Thursday, April 24, 2008

Reflection, Class 13

Well, unlike most of the class it seems, I still don't have the same complaints about the writing. Perhaps I suspended some disbelief.
I wanted to comment on the discussion we had about alienness and whether the Jana'ata and Runa qualified as significantly "other" enough aliens. I still think it is next to impossible to truly depict absolute otherness. We simply wouldn't have a frame of reference to describe them much less interact. We'd probably blame the author for poor characterization or scoff at the descriptions. Therefore, the aliens in The Sparrow and Children of God I think were alien enough for the purposes of the books. God's other children would theoretically share resemblances to his known children. Each species had differences from each other and those on Rakhat shared some similarities that would come from evolving on the same planet. They had tails, different facial features, different body features, and different dominant senses. The cultures were different as well, though they did share common aspects with Earth history or societies. But again, I don't think that's necessarily bad. Depiction of an other that has no basis of comparison would make for a rather complicated first contact, don't you think? With absolutely no common points how would it be attempted? Luckily for the first Jesuit mission they had Emilio to pick up on the language parts quickly and act as a communicator.

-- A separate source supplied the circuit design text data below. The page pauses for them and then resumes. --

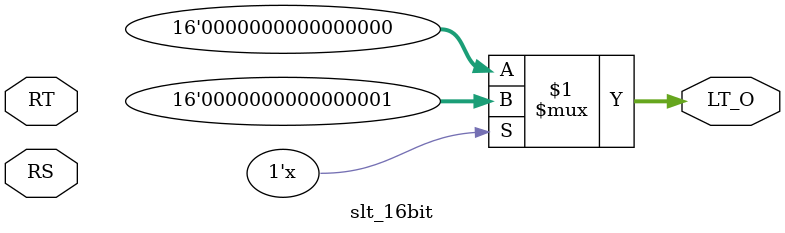
<source format=v>
`timescale 1ns / 1ps


module slt_16bit(
    input [15:0] RS,
    input [15:0] RT,
    output [15:0] LT_O
    );
    
wire [15:0] LT_I;

slt_1bit slt0 (
    .RS(RS[0]),
    .RT(RT[0]),
    .lti(1'b0),
    .lto(LT_I[0])
    );
    
slt_1bit slt1 (
    .RS(RS[1]),
    .RT(RT[1]),
    .lti(LT_I[0]),
    .lto(LT_I[1])
);

slt_1bit slt2 (
    .RS(RS[2]),
    .RT(RT[2]),
    .lti(LT_I[1]),
    .lto(LT_I[2])
    );
    
slt_1bit slt3 (
    .RS(RS[3]),
    .RT(RT[3]),
    .lti(LT_I[2]),
    .lto(LT_I[3])
);        

slt_1bit slt4 (
    .RS(RS[4]),
    .RT(RT[4]),
    .lti(LT_I[3]),
    .lto(LT_I[4])
    );
    
slt_1bit slt5 (
    .RS(RS[5]),
    .RT(RT[5]),
    .lti(LT_I[4]),
    .lto(LT_I[5])
);

slt_1bit slt6 (
    .RS(RS[6]),
    .RT(RT[6]),
    .lti(LT_I[5]),
    .lto(LT_I[6])
    );
    
slt_1bit slt7 (
    .RS(RS[7]),
    .RT(RT[7]),
    .lti(LT_I[6]),
    .lto(LT_I[7])
);

slt_1bit slt8 (
    .RS(RS[8]),
    .RT(RT[8]),
    .lti(LT_I[7]),
    .lto(LT_I[8])
    );
    
slt_1bit slt9 (
    .RS(RS[9]),
    .RT(RT[9]),
    .lti(LT_I[8]),
    .lto(LT_I[9])
);

slt_1bit slt10 (
    .RS(RS[10]),
    .RT(RT[10]),
    .lti(LT_I[9]),
    .lto(LT_I[10])
    );
    
slt_1bit slt11 (
    .RS(RS[11]),
    .RT(RT[11]),
    .lti(LT_I[10]),
    .lto(LT_I[11])
);        

slt_1bit slt12 (
    .RS(RS[12]),
    .RT(RT[12]),
    .lti(LT_I[11]),
    .lto(LT_I[12])
    );
    
slt_1bit slt13 (
    .RS(RS[13]),
    .RT(RT[13]),
    .lti(LT_I[12]),
    .lto(LT_I[13])
);

slt_1bit slt14 (
    .RS(RS[14]),
    .RT(RT[14]),
    .lti(LT_I[13]),
    .lto(LT_I[14])
    );
    
slt_1bit slt15 (
    .RS(RS[15]),
    .RT(RT[15]),
    .lti(LT_I[14]),
    .lto(LT_I[15])
);

assign LT_O = (lt_i[15])? 16'h0001: 16'h0000;
       
endmodule

</source>
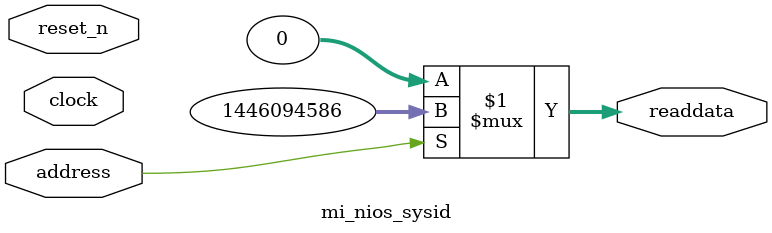
<source format=v>

`timescale 1ns / 1ps
// synthesis translate_on

// turn off superfluous verilog processor warnings 
// altera message_level Level1 
// altera message_off 10034 10035 10036 10037 10230 10240 10030 

module mi_nios_sysid (
               // inputs:
                address,
                clock,
                reset_n,

               // outputs:
                readdata
             )
;

  output  [ 31: 0] readdata;
  input            address;
  input            clock;
  input            reset_n;

  wire    [ 31: 0] readdata;
  //control_slave, which is an e_avalon_slave
  assign readdata = address ? 1446094586 : 0;

endmodule




</source>
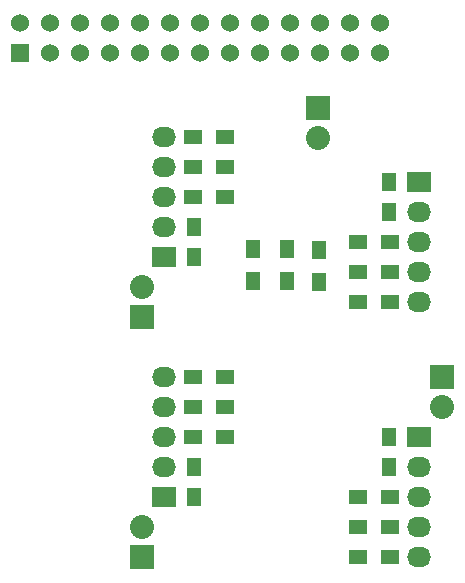
<source format=gbs>
G04 #@! TF.FileFunction,Soldermask,Bot*
%FSLAX46Y46*%
G04 Gerber Fmt 4.6, Leading zero omitted, Abs format (unit mm)*
G04 Created by KiCad (PCBNEW (after 2015-mar-04 BZR unknown)-product) date 12/16/2015 7:13:12 PM*
%MOMM*%
G01*
G04 APERTURE LIST*
%ADD10C,0.150000*%
%ADD11R,1.524000X1.524000*%
%ADD12C,1.524000*%
%ADD13R,1.300000X1.500000*%
%ADD14R,1.500000X1.300000*%
%ADD15R,2.032000X1.727200*%
%ADD16O,2.032000X1.727200*%
%ADD17R,1.250000X1.500000*%
%ADD18R,2.032000X2.032000*%
%ADD19O,2.032000X2.032000*%
G04 APERTURE END LIST*
D10*
D11*
X1760000Y-4270000D03*
D12*
X1760000Y-1730000D03*
X4300000Y-4270000D03*
X4300000Y-1730000D03*
X6840000Y-4270000D03*
X6840000Y-1730000D03*
X9380000Y-4270000D03*
X9380000Y-1730000D03*
X11920000Y-4270000D03*
X11920000Y-1730000D03*
X14460000Y-4270000D03*
X14460000Y-1730000D03*
X17000000Y-4270000D03*
X17000000Y-1730000D03*
X19540000Y-4270000D03*
X19540000Y-1730000D03*
X22080000Y-4270000D03*
X22080000Y-1730000D03*
X24620000Y-4270000D03*
X24620000Y-1730000D03*
X27160000Y-4270000D03*
X27160000Y-1730000D03*
X29700000Y-4270000D03*
X29700000Y-1730000D03*
X32240000Y-4270000D03*
X32240000Y-1730000D03*
D13*
X27051000Y-21002000D03*
X27051000Y-23702000D03*
X24384000Y-20875000D03*
X24384000Y-23575000D03*
X21463000Y-20875000D03*
X21463000Y-23575000D03*
D14*
X19130000Y-31750000D03*
X16430000Y-31750000D03*
X30400000Y-46990000D03*
X33100000Y-46990000D03*
X30400000Y-25400000D03*
X33100000Y-25400000D03*
X19130000Y-11430000D03*
X16430000Y-11430000D03*
X19130000Y-34290000D03*
X16430000Y-34290000D03*
X30400000Y-44450000D03*
X33100000Y-44450000D03*
X30400000Y-22860000D03*
X33100000Y-22860000D03*
X19130000Y-13970000D03*
X16430000Y-13970000D03*
X19130000Y-36830000D03*
X16430000Y-36830000D03*
X30400000Y-41910000D03*
X33100000Y-41910000D03*
X30400000Y-20320000D03*
X33100000Y-20320000D03*
X19130000Y-16510000D03*
X16430000Y-16510000D03*
D15*
X13970000Y-41910000D03*
D16*
X13970000Y-39370000D03*
X13970000Y-36830000D03*
X13970000Y-34290000D03*
X13970000Y-31750000D03*
D15*
X35560000Y-36830000D03*
D16*
X35560000Y-39370000D03*
X35560000Y-41910000D03*
X35560000Y-44450000D03*
X35560000Y-46990000D03*
D15*
X35560000Y-15240000D03*
D16*
X35560000Y-17780000D03*
X35560000Y-20320000D03*
X35560000Y-22860000D03*
X35560000Y-25400000D03*
D15*
X13970000Y-21590000D03*
D16*
X13970000Y-19050000D03*
X13970000Y-16510000D03*
X13970000Y-13970000D03*
X13970000Y-11430000D03*
D17*
X33020000Y-39350000D03*
X33020000Y-36850000D03*
X33020000Y-17760000D03*
X33020000Y-15260000D03*
X16510000Y-19070000D03*
X16510000Y-21570000D03*
X16510000Y-39390000D03*
X16510000Y-41890000D03*
D18*
X12065000Y-46990000D03*
D19*
X12065000Y-44450000D03*
D18*
X37465000Y-31750000D03*
D19*
X37465000Y-34290000D03*
D18*
X27000000Y-9000000D03*
D19*
X27000000Y-11540000D03*
D18*
X12065000Y-26670000D03*
D19*
X12065000Y-24130000D03*
M02*

</source>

I still don't really like Sofia in Children of God. Yes, she had a rather amazing life but she had some rather pointed blinders that affected her whole life and the life of her son. Perhaps he still would have gone off and she couldn't have prevented it even if they were closer, only two of their kind on the planet after all, but I think a lot of the excess violence against the Jana'ata that didn't want to fight anymore could have been avoided.